» **Exercise inputs**:
+ + +
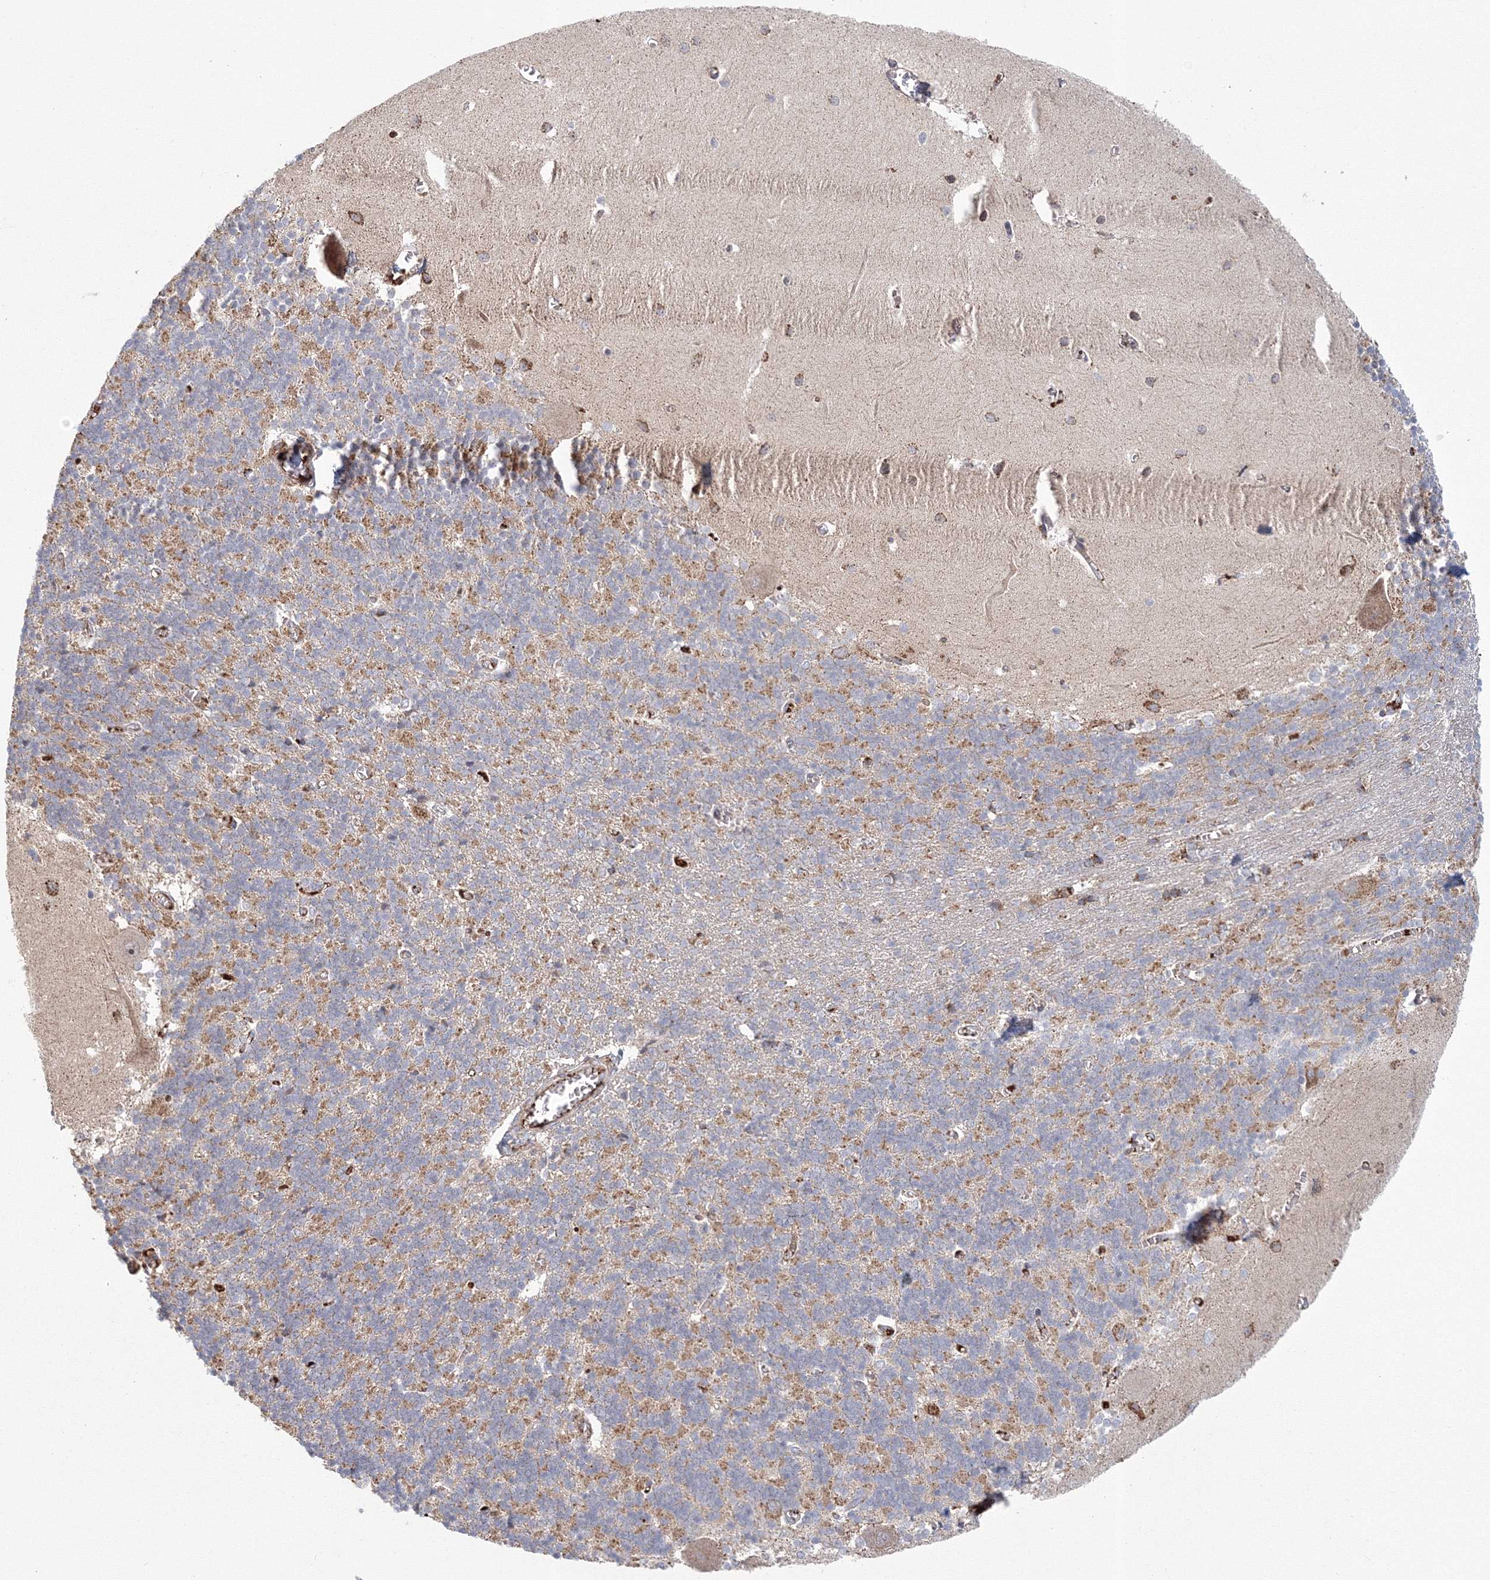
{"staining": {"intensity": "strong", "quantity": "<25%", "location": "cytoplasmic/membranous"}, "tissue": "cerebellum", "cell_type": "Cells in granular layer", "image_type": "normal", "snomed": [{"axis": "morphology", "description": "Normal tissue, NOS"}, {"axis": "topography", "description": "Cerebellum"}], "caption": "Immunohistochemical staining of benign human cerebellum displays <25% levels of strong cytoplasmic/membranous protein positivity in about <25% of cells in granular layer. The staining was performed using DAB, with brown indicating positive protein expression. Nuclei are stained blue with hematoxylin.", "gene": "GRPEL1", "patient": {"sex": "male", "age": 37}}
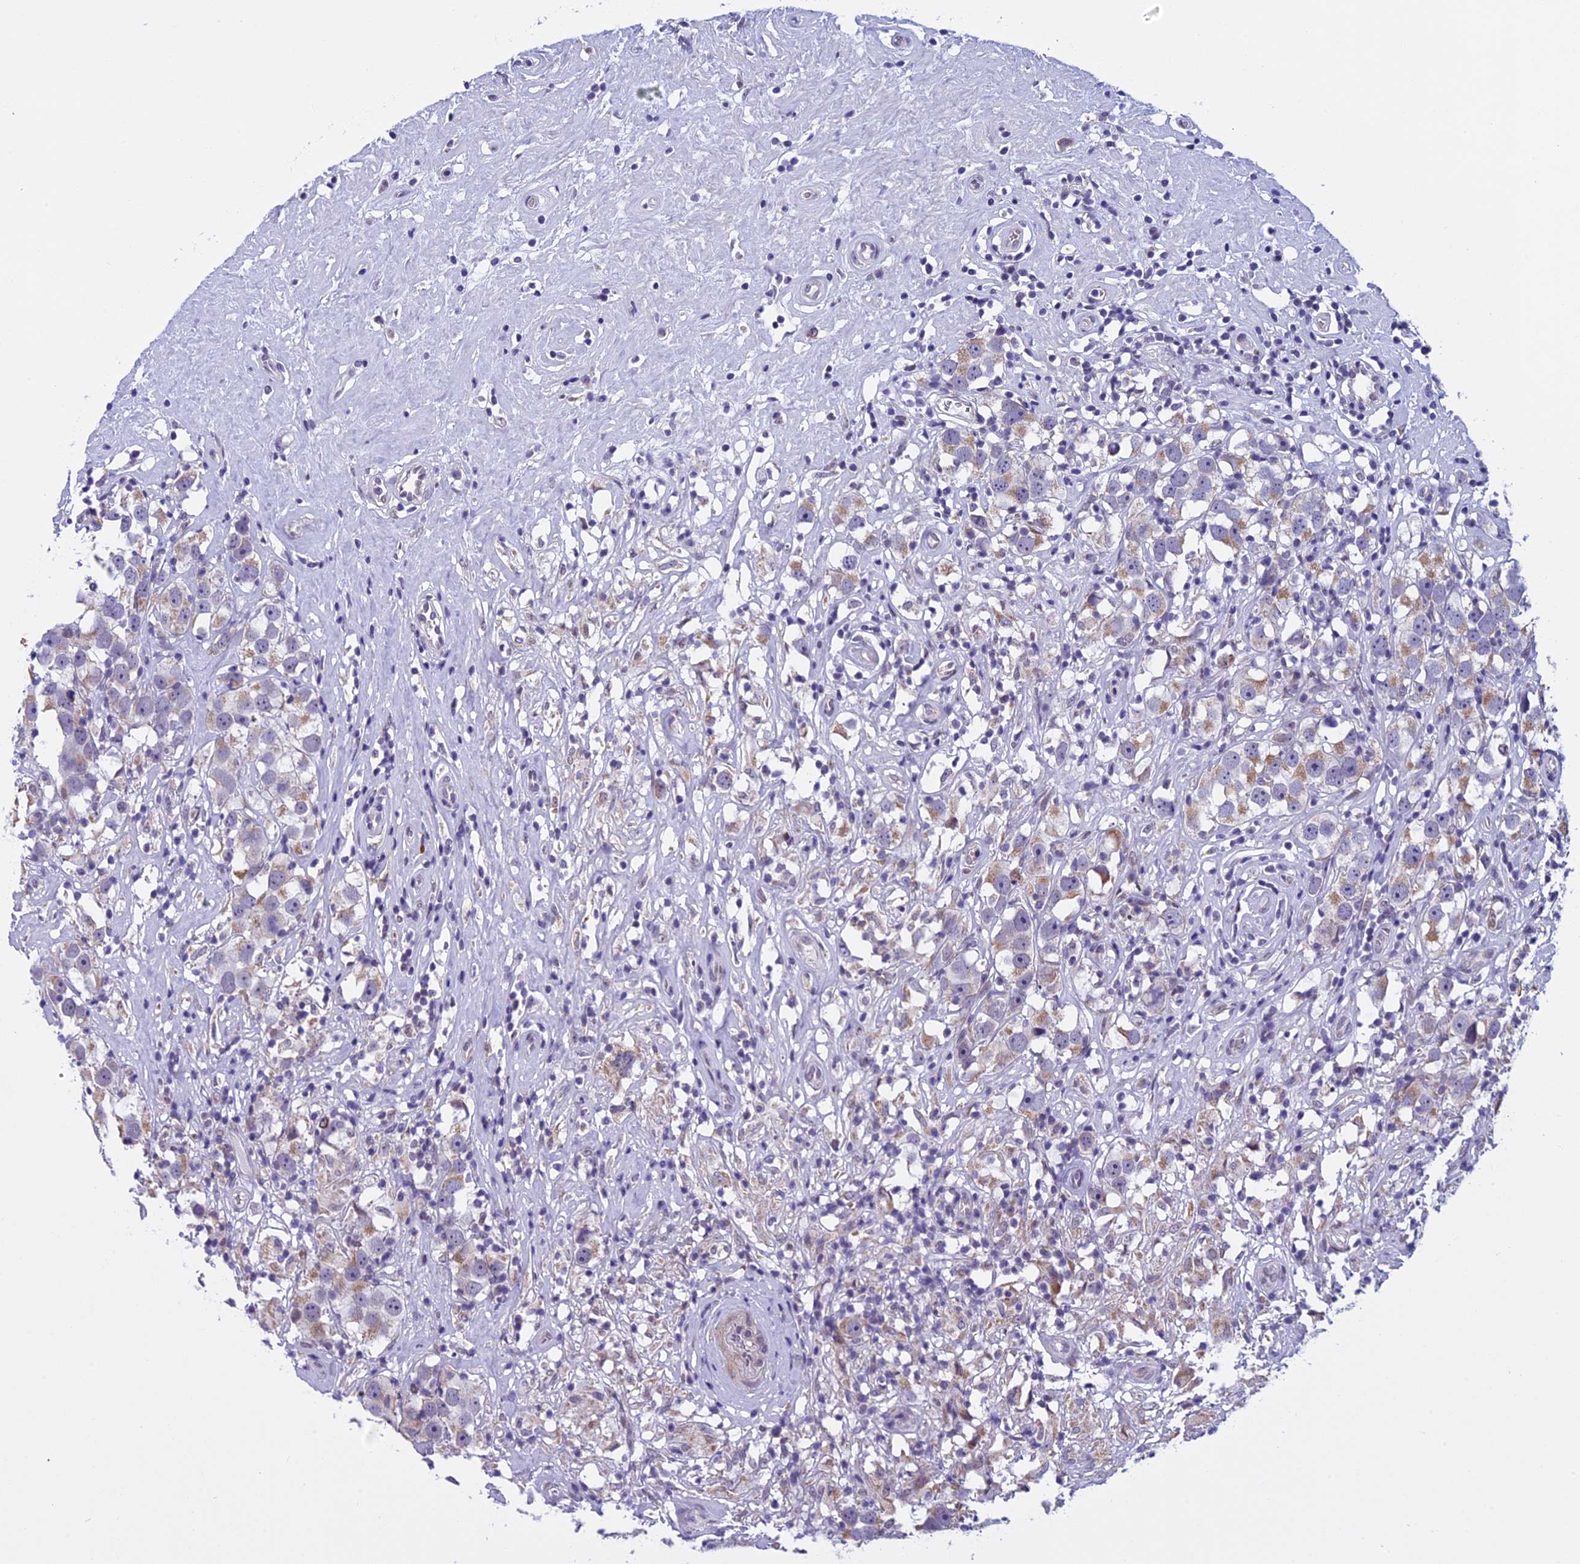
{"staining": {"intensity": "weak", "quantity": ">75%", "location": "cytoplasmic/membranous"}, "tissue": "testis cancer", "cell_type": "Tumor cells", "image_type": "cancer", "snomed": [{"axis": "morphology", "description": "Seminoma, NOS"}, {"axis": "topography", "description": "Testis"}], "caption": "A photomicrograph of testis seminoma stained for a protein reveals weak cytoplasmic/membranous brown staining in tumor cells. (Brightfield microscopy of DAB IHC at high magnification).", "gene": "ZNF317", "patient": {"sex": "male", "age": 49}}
+ + +
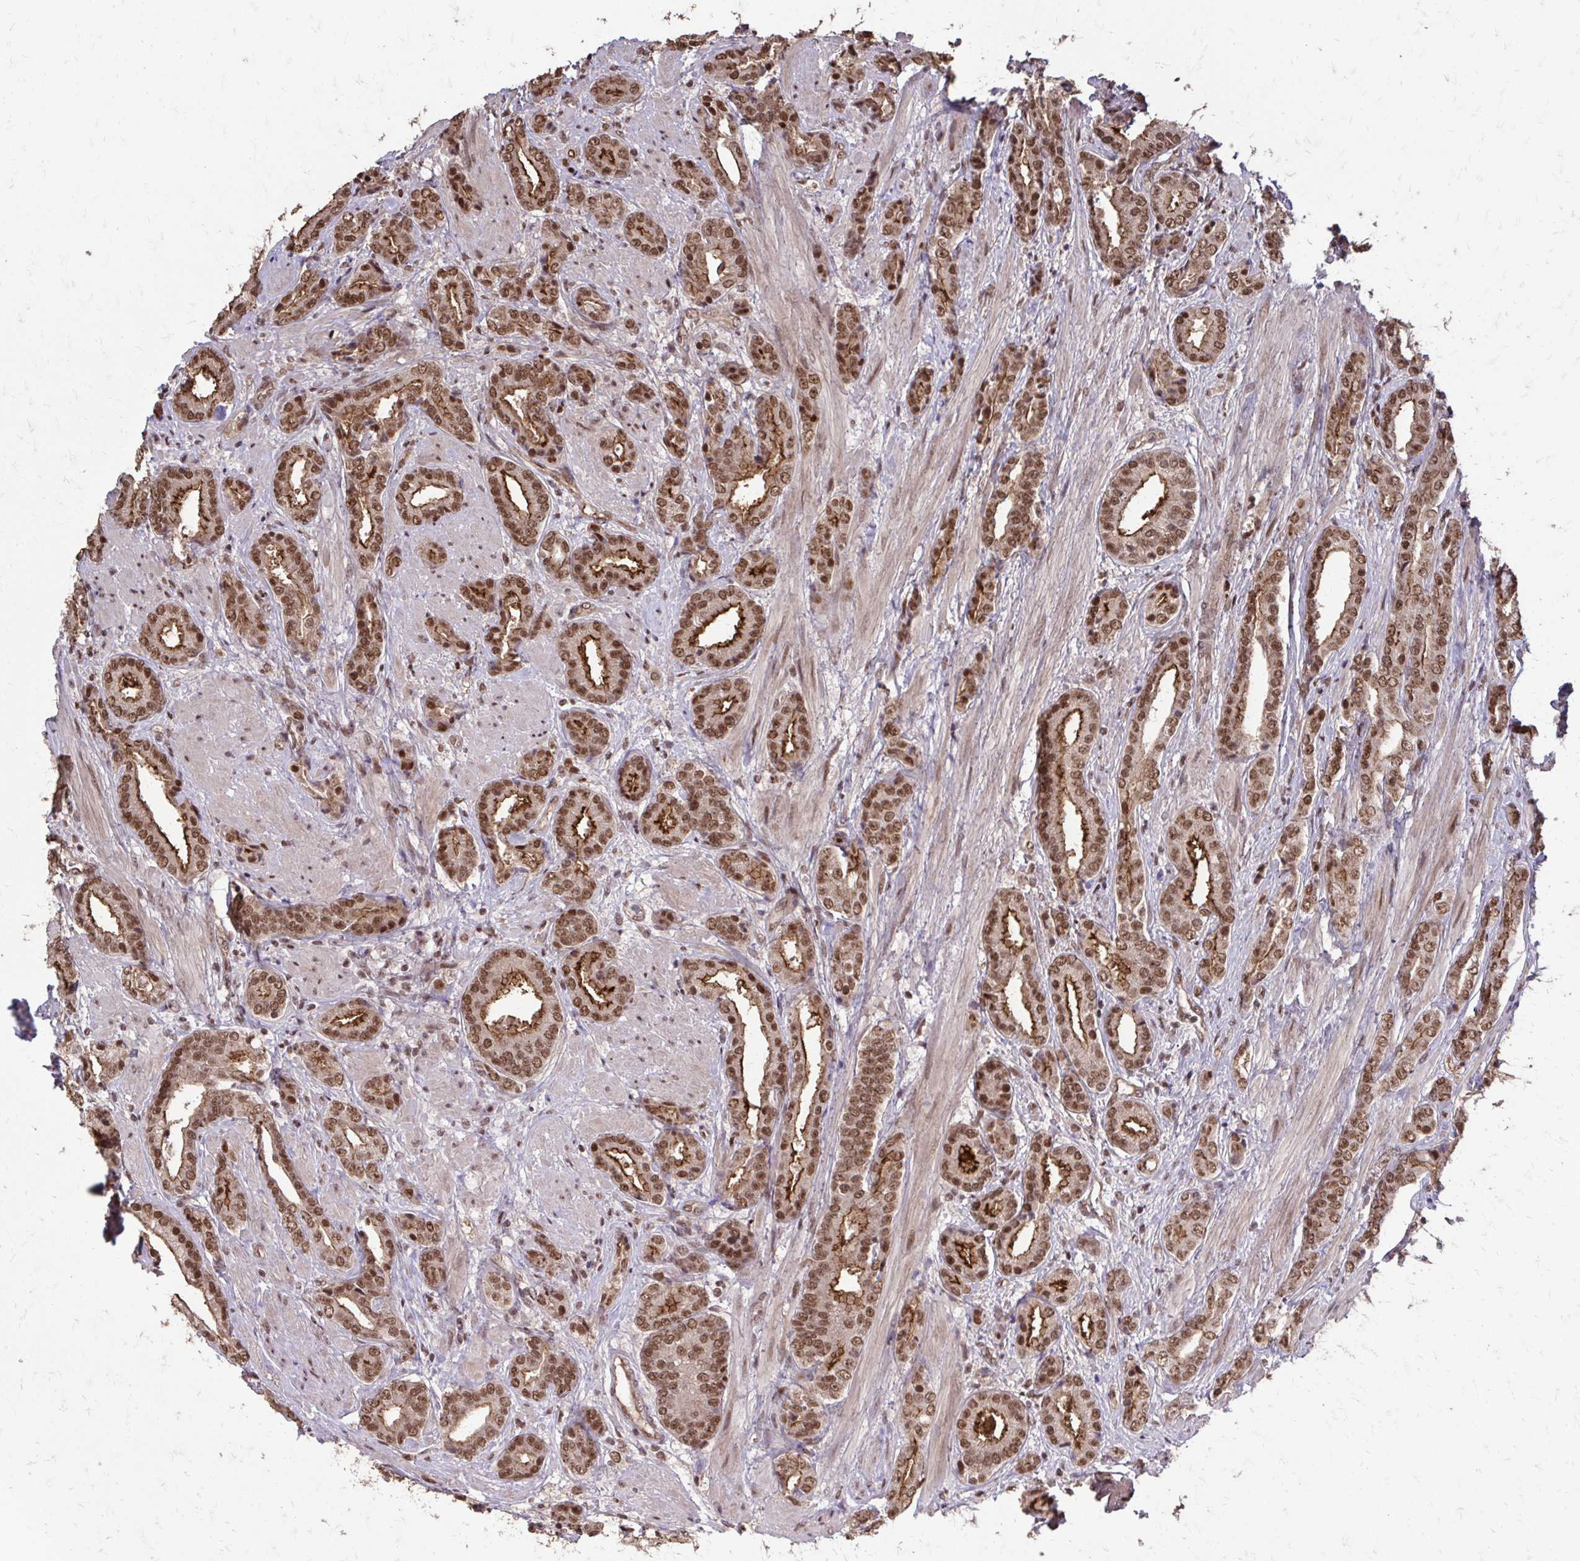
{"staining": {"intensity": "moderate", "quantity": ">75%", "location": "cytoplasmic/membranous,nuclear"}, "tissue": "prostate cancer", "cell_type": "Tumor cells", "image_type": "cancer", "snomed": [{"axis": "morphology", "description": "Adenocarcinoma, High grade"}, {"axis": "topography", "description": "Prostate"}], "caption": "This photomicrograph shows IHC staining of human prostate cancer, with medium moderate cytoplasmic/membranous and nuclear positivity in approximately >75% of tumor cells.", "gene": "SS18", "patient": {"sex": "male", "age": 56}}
+ + +
Copy all lines of the listing above that contain the string "with".

{"staining": {"intensity": "strong", "quantity": "<25%", "location": "cytoplasmic/membranous"}, "tissue": "cerebellum", "cell_type": "Cells in granular layer", "image_type": "normal", "snomed": [{"axis": "morphology", "description": "Normal tissue, NOS"}, {"axis": "topography", "description": "Cerebellum"}], "caption": "Immunohistochemical staining of benign human cerebellum displays <25% levels of strong cytoplasmic/membranous protein positivity in about <25% of cells in granular layer. The staining was performed using DAB, with brown indicating positive protein expression. Nuclei are stained blue with hematoxylin.", "gene": "GRPEL1", "patient": {"sex": "male", "age": 37}}
{"staining": {"intensity": "moderate", "quantity": ">75%", "location": "cytoplasmic/membranous,nuclear"}, "tissue": "prostate cancer", "cell_type": "Tumor cells", "image_type": "cancer", "snomed": [{"axis": "morphology", "description": "Adenocarcinoma, High grade"}, {"axis": "topography", "description": "Prostate"}], "caption": "This photomicrograph shows IHC staining of human prostate cancer, with medium moderate cytoplasmic/membranous and nuclear positivity in approximately >75% of tumor cells.", "gene": "SS18", "patient": {"sex": "male", "age": 56}}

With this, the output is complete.